Some say you need an international permit to drive in North Macedonia. Depending on which country your license was issued. For most European nationals, your home driver’s license is adequate in North Macedonia but must have an English translation.
I have a Belgium driver’s license, which is accepted. In addition, you need to provide an ID or passport and a credit card during the pick up of the vehicle. Depending on the company with Enterprise Rent a Car, they blocked 300 euros from my credit card but released it immediately when returning the car.
Choose the airport for pick-up and dropped-off
You’ll be surprised how many car rentals are in such a small airport. There are 22 counters inside the arrival terminal building in Skopje, from international companies to local rentals. However, some don’t have an office at the center, so you would likely need to pick up the vehicle at the airport.
In fact, driving from the airport will take you quickly to the A2 motorways, and you don’t have all those traffic lights. The disadvantage when returning the vehicle and wanting to refuel, the nearest gas station to the airport is 10 kilometers away. Nevertheless, the distance does not reduce the fuel tank, something less to worry about.
Toll roads in North Macedonia
Oh yes, North Macedonia has toll roads, the same as Serbia. The A1 runs south from the northern part of the country around the capital Skopje and the A2 motorway runs west from Skopje. The rates depend on the route you traveled and the category of the vehicles. When approaching the toll gate, you see which payment is accepted and can be paid in euros, denars, or credit cards.
I spent 6 euros driving on motorways from Skopje to Ohrid with a bit of detour to Matka Canyon and back. A length of more than 200 km…is that expensive? Not overstate compared to other places in Europe like France, North Macedonia has the cheapest toll roads.
Road signs and speed limits
Road signs on motorways are in Cyrillic and underneath in the Roman alphabet, which reminds me of Cyprus. But poor signage in small towns unless you’re following a tourist spot. Still, it doesn’t give any clarification. Like driving to Matka Canyon, I was thankful to have navigation because some roads are not designated. I thought I was lost, but following my GPS brought me to the right place.
Moreover, driving on roundabouts is insane. The local drivers don’t know how to use them properly. They are wildly overtaking you, especially in busy cities like Skopje and Ohrid. In general, good and pretty easy. The only thing you should keep in mind, Macedonian loves speeding and overtaking. Like on highways, the maximum speed is 130 kilometers per hour, for Macedonian motorists effortlessly drive 150 kilometers per hour.
Bring a Navigation System
Navigation can be a big help if you drive in towns where signs are only Cyrillic which reminds me of Saudi Arabia. The streets in some places are only in Arabic, which is challenging to find your way around. As I don’t use my mobile data in North Macedonia due to the high cost of roaming, I download the offline Google Maps and Maps.me beforehand. If you don’t like using mobile, take your GPS device if you have one.

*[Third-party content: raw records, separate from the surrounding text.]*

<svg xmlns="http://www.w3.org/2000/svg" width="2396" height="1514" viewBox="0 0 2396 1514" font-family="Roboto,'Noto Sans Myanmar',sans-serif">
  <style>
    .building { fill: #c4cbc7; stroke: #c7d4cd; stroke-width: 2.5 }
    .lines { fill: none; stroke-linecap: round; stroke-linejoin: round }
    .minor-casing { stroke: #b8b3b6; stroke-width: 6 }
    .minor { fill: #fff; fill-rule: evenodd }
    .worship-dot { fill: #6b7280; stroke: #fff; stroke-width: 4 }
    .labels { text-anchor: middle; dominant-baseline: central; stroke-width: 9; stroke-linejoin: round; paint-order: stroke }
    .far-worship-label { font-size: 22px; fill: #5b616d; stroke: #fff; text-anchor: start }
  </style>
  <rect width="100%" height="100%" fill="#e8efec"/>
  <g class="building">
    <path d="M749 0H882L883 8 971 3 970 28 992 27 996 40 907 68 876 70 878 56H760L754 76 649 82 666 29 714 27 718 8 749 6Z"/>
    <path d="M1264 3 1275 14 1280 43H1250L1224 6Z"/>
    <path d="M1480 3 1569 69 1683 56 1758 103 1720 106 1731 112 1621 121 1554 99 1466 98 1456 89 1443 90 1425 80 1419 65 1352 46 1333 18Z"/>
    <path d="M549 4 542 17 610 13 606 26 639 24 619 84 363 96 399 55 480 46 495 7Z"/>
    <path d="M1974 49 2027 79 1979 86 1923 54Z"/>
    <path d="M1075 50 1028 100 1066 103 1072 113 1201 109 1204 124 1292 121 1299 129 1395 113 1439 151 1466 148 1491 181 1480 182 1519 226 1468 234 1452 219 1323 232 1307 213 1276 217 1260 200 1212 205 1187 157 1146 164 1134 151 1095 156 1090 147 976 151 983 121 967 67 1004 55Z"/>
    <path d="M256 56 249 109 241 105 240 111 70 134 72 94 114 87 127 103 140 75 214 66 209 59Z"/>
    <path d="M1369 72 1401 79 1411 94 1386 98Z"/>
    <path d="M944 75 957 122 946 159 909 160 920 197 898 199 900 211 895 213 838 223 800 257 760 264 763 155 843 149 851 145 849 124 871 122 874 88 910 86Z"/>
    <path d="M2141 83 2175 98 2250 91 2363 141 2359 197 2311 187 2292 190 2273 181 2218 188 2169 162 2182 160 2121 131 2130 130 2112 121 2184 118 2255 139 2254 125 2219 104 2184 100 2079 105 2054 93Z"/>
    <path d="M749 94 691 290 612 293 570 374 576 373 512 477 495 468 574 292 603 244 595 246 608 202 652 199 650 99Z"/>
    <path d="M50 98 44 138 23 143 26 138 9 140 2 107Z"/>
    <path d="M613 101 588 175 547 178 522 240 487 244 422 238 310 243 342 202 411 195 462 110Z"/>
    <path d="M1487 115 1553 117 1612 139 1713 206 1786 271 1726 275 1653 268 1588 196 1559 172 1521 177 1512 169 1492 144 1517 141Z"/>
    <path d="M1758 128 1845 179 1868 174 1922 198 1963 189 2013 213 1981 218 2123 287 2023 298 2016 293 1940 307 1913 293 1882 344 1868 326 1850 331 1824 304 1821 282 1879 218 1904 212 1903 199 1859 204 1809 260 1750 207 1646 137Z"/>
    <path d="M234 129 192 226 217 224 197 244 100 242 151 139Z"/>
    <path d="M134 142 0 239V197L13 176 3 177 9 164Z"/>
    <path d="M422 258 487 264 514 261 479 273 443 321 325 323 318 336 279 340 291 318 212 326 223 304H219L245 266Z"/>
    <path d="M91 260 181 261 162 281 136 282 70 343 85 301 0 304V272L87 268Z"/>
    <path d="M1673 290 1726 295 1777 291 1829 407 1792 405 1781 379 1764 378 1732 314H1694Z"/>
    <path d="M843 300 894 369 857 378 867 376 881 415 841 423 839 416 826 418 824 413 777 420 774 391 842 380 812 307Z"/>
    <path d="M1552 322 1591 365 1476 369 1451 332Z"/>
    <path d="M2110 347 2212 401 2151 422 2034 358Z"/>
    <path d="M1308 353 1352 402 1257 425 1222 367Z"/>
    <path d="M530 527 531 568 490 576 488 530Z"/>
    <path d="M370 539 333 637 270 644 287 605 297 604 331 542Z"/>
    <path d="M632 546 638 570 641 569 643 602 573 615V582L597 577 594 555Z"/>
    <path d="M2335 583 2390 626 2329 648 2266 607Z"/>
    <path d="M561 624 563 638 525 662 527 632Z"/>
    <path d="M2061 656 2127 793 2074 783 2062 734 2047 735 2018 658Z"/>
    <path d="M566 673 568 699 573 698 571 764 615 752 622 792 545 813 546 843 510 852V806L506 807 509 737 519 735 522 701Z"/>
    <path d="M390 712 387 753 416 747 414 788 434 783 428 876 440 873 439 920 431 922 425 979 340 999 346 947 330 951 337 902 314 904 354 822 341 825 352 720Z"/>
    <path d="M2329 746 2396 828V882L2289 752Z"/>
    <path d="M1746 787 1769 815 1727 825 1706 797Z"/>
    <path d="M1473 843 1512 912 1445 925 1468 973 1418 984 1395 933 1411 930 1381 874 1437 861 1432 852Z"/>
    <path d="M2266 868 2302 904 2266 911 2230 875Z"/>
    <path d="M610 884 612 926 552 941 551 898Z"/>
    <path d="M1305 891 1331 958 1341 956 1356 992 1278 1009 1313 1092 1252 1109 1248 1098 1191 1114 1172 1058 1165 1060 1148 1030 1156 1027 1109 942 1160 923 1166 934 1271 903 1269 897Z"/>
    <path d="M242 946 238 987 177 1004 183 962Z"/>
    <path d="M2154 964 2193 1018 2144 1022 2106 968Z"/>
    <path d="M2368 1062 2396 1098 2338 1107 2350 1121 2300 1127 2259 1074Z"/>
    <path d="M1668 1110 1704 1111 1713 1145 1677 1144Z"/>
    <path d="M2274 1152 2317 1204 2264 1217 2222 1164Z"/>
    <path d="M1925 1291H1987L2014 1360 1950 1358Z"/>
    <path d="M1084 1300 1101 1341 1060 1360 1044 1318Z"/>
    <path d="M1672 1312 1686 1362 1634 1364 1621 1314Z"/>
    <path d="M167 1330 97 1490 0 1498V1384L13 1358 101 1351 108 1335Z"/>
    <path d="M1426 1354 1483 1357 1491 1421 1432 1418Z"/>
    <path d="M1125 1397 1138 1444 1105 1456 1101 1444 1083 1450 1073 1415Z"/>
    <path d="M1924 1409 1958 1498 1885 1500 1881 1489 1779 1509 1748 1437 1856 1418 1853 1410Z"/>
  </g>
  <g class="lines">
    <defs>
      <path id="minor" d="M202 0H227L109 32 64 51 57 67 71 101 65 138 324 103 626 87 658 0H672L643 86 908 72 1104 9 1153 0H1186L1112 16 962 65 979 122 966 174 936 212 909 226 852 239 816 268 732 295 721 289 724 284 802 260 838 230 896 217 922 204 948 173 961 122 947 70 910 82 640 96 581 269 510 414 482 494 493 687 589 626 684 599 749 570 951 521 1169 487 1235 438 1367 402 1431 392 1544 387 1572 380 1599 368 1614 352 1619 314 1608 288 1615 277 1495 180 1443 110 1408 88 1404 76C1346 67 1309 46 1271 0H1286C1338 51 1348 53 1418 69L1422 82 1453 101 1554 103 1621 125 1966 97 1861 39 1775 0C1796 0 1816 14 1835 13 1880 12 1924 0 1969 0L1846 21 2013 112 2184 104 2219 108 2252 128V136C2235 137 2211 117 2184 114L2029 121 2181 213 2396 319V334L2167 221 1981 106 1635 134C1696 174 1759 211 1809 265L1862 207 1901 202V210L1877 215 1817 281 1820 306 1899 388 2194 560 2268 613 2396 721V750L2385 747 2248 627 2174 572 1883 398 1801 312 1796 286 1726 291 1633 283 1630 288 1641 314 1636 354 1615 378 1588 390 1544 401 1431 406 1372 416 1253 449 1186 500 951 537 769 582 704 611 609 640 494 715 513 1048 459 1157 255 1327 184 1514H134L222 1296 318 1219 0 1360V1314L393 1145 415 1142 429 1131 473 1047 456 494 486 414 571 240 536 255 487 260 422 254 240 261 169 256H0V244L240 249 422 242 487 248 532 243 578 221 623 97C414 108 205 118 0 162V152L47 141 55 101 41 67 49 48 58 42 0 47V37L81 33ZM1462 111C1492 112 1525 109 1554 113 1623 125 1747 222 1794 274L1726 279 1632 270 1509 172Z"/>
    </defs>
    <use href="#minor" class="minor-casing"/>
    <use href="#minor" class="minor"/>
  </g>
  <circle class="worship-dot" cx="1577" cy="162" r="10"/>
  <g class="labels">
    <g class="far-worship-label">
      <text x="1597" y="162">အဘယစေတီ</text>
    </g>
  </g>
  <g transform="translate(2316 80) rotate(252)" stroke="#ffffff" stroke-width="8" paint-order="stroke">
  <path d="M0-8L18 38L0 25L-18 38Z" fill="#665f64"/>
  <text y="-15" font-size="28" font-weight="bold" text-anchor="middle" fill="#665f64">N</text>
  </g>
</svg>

Anyway, during the pick-up of my vehicle at the airport, they offered me portable internet for 6 euros a day – an irresistible price, which makes my life so much easier to have unlimited internet all day. Instead of using my offline maps, I used Google Maps for navigation, driving, and walking.
The City Parkings
Parkings are problematic anywhere when you have a vehicle. As mentioned, finding free parking in cities like Skopje and Ohrid is difficult. Your best bet is to find paid parking. Still, it isn’t guaranteed you to have space. I have been driving around in Ohrid Center multiple times, but no luck. I pull off the road and search on Google Maps for free parking, and it shows me the Upper Gate.
If you are visiting Ohrid, set up your navigation to Upper Gate, where you can park for free all day. Aside from that, you’re closer to tourist attractions. The only thing that worries you is the location on the hillside, mounting when returning after you visit the city, exhausting.